Деревья порошились первой зеленью, посвистывали за открытыми по майской жаре окнами озабоченные семейными хлопотами птахи, а я все пытался расчислить, кто же на себя такой грех, как умертвие царевича, возьмет? Кто будет организовывать assault, мне стало ясно, когда вдруг из Москвы приехали дьяк Михайла Битяговский с сыном Данилой и племяшом Никитой Качаловым, а с ними и сын моей мамки хожалой Осип Волохов. У них был царский указ ведать всеми в Угличе делами; ага, нужны им были эти дела, как зайцу лисий хвост! Все знали, что царь Федор – не от мира сего, что все в царстве вершит Годунов, стало быть, он их и прислал, – это было просто. Ну что же, думал себе я, если он, Годунов, на царство после Федора, а тот – не жилец, метит, то мне же и проще потом самозванца от власти отлучить, пущай старается, я его потом так умою – не ототрется. Я плохо знал русский народ, вернее, не знал его совсем, подавно не знал я, что сначала мне будет так легко, а затем – так трудно. Лучше всех это, насчет народа, Пушкин (а кто ж еще!) в «Годунове» своем сложил: «… Бессмысленная чернь / Изменчива, мятежна, суеверна, / Легко пустой надежде предана, / Мгновенному внушению послушна, / Для истины глуха и равнодушна, / А баснями питается она». Матерь моя говорила, а я подслушал, моим дядьям Григорию да Андрею, что эти, приехавшие, в полной власти у окольничьего Клешнина, а тот – Годунову родня недалекая, что, вроде как, хотели в Углич послать начальствовать Загряжского и Чепчугова, а они, мол, отреклись. Собственно, это уже было и лишнее, разве что на потом не забыть, кого казнить, кого миловать. Не надо было быть десяти во лбу пядей, чтобы догадаться, что удобнее всего меня по-тихому грохнуть через мамку, чертову Василису, ей что крест целовать, что на метлах летать – видно же! Маманя моя тоже не дура была, запретила мамке ко мне в спальню ходить, только Ирина-кормилица да постельница Марья Самойлова то могли.

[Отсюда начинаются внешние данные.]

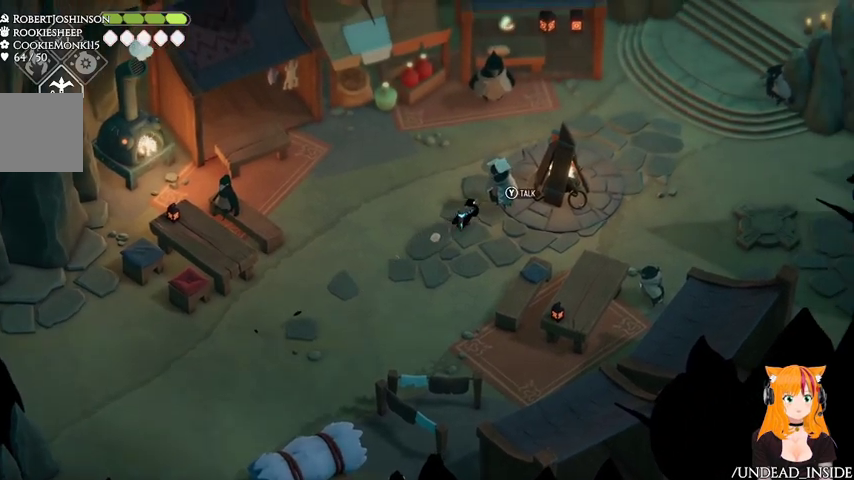
{"dt_ms": 500, "buttons": [], "left_stick": "center", "right_stick": "center", "events": [[133, "Y", "down"], [167, "Y", "up"]]}
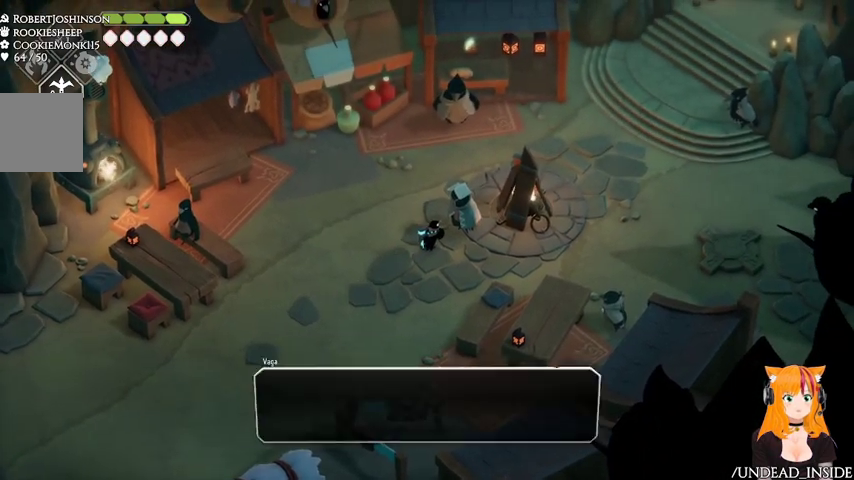
{"dt_ms": 500, "buttons": [], "left_stick": "center", "right_stick": "center", "events": []}
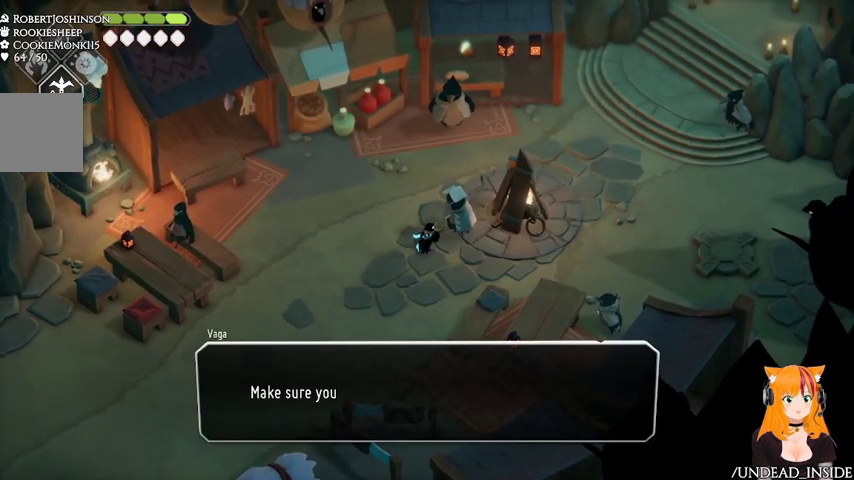
{"dt_ms": 500, "buttons": [], "left_stick": "center", "right_stick": "center", "events": []}
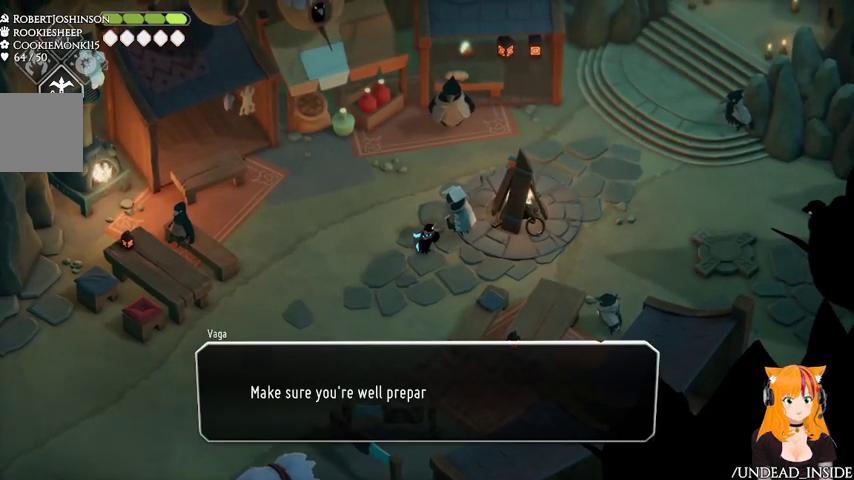
{"dt_ms": 500, "buttons": [], "left_stick": "up", "right_stick": "center", "events": [[133, "left_stick", "up"]]}
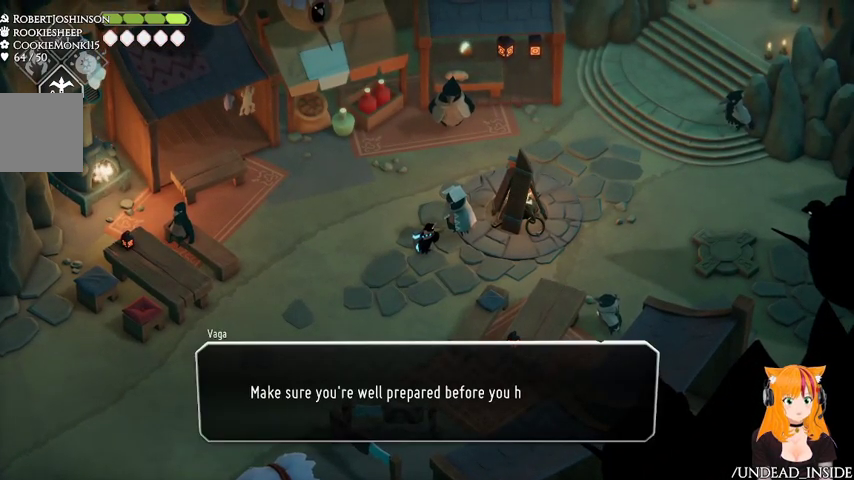
{"dt_ms": 500, "buttons": [], "left_stick": "center", "right_stick": "center", "events": [[233, "A", "down"], [233, "left_stick", "center"], [367, "A", "up"]]}
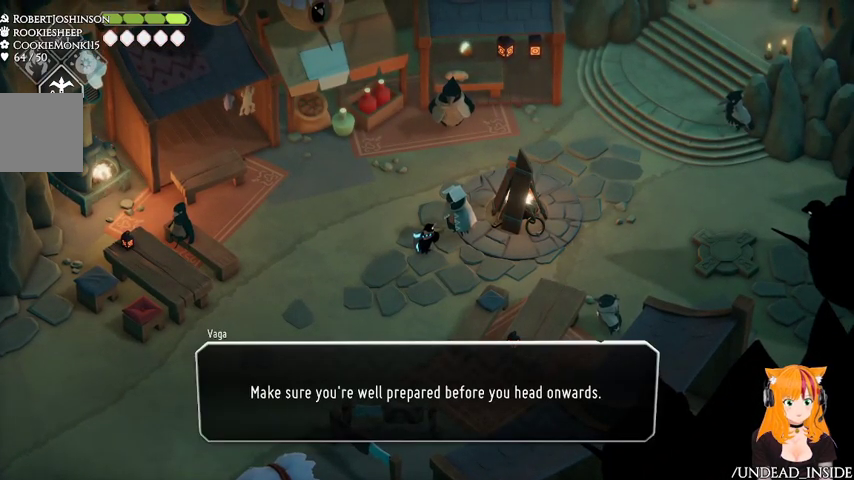
{"dt_ms": 500, "buttons": [], "left_stick": "center", "right_stick": "center", "events": []}
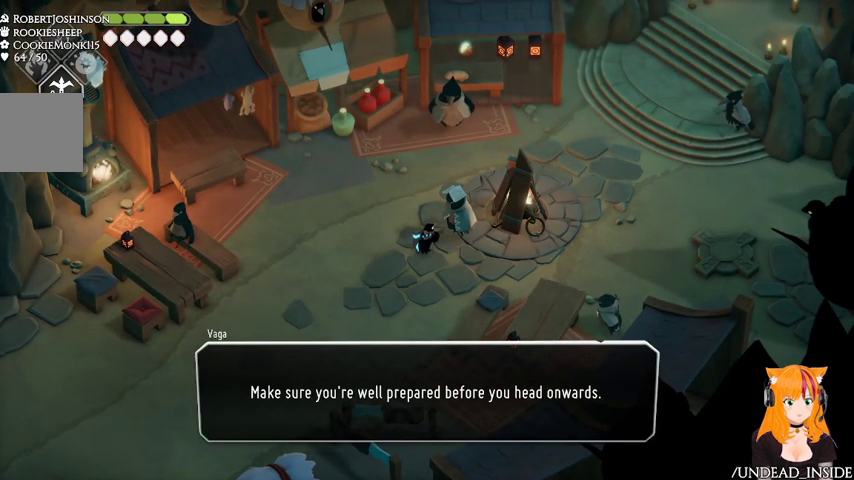
{"dt_ms": 500, "buttons": ["A"], "left_stick": "center", "right_stick": "center", "events": [[67, "A", "down"], [167, "A", "up"], [467, "A", "down"]]}
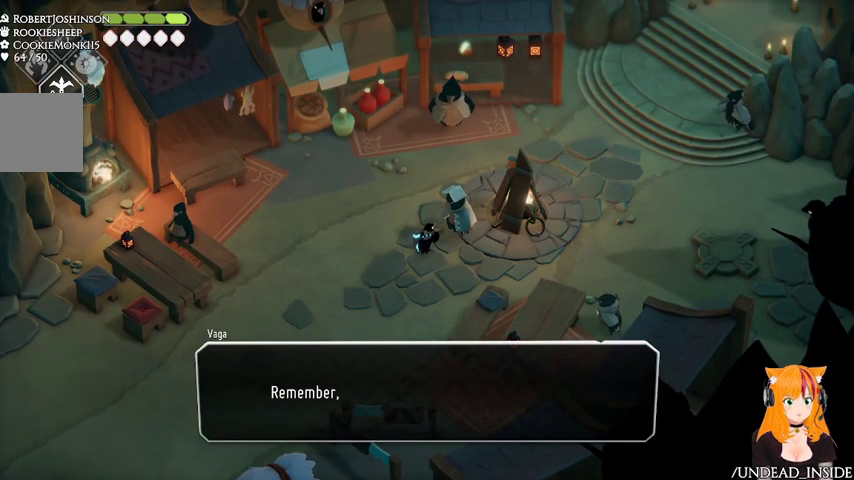
{"dt_ms": 500, "buttons": [], "left_stick": "center", "right_stick": "center", "events": [[133, "A", "up"]]}
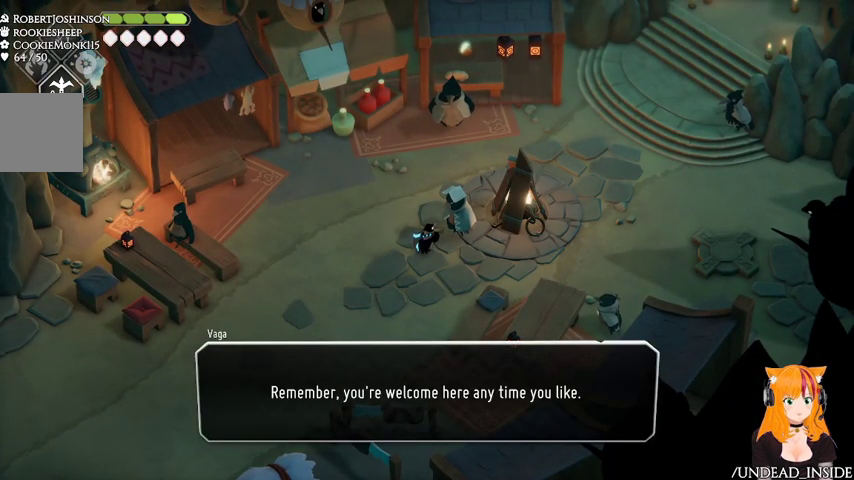
{"dt_ms": 500, "buttons": [], "left_stick": "up-left", "right_stick": "center", "events": [[333, "A", "down"], [467, "A", "up"], [467, "left_stick", "up-left"]]}
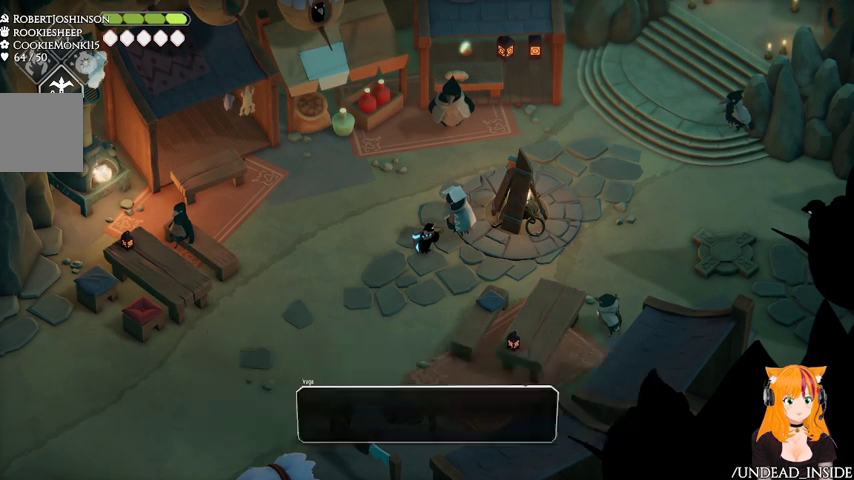
{"dt_ms": 500, "buttons": [], "left_stick": "up", "right_stick": "center", "events": [[267, "left_stick", "up"]]}
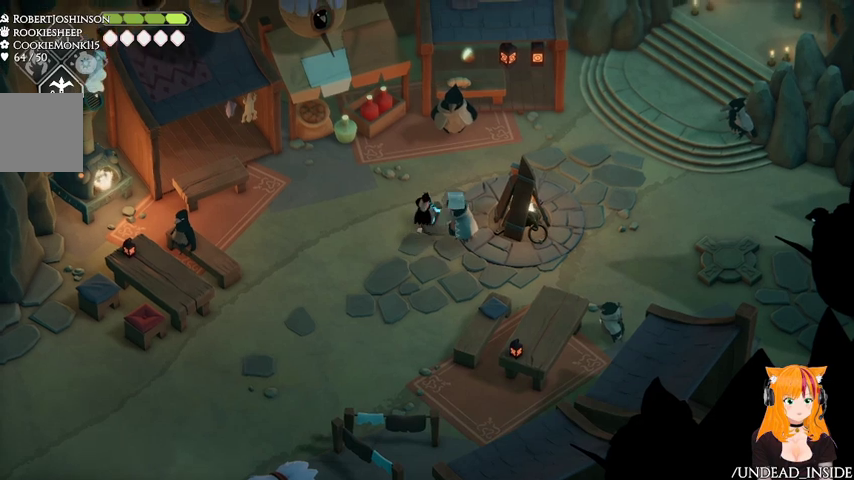
{"dt_ms": 500, "buttons": ["Y"], "left_stick": "up", "right_stick": "center", "events": [[433, "Y", "down"]]}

И вот числа 10-го, что ли, мая, увидел я, как мамка Василиса за столом трапезным с ба-а-льшим интересом на мою миску с кашей и на стаканчик со сбитнем поглядывает, – сыпанула , сучка! Да что ж, не докажешь ведь! С видом как ни в чем не бывало вкусил я это ёдово, причмокнул даже после сбитню, губы рукавом отер, и севшим якобы от яду голосом спросил разрешения идти во двор – пусть мамка надеется, вдруг проговорится? Дня три-четыре она боялась мне и в глаза глянуть, руки тряслись, – травили-то наверняка, доза была лошадиная, а мне хоть бы что, разве что два дни опрастаться не мог; брюхо раздуло, как у дохлой коняги в пыли придорожной. Мая 15-го дня с утрева царица сказала, что неможется ей и что во двор она не сойдет, а мне во двор ходить не велела. Я захныкал, как хнычут дети крестьянские, когда их за непослушание вожжой протянут по тощей заднице, царица слабо так рукой махнула, а мамка, предательница мамка, засюсюкала приторно: «Пойдем, пойдем, царевич, я с тобой во дворе побуду, ништо сдеется, погуляй, погуляй». Отворила дверь, кормилица кинулась было вслед, ан поздно. На высоком крыльце в тени под навесом, приткнувшись к перильцам, стоял мамкин сын Осип. Сунул он правую руку в карман, протянул мне, спросил: «А не изволишь ли, государь, орешков погрызть?» Подставил я ладошки, он орешков отсыпал щедро, а шуйцей, чуть присев, выхватил из-за сапога ножик и – вжик! – мне по шее! Я успел отклониться чуть, артерия осталась цела, и ссыпался по ступенькам на траву двора. Выскочили на крыльцо кормилица и мать, завизжали пронзительно, стали руками размахивать. Все они, и мать, и мамка, и Осип, поскакали вниз по крыльцу, а кормилица, оступившись на первой же ступеньке, прокатилась быстрей их, упала чуть не на меня, схватила, прижала, закрыла юбками цветастыми, завыла в голос. Тут подскочили Битяговский с Качаловым, оторвали кормилицу, ударив сильно, отпихнули царицу и – раза три-четыре мне в грудь ножами широкими. Я вытянулся, захрипел, подергался – как бы умер.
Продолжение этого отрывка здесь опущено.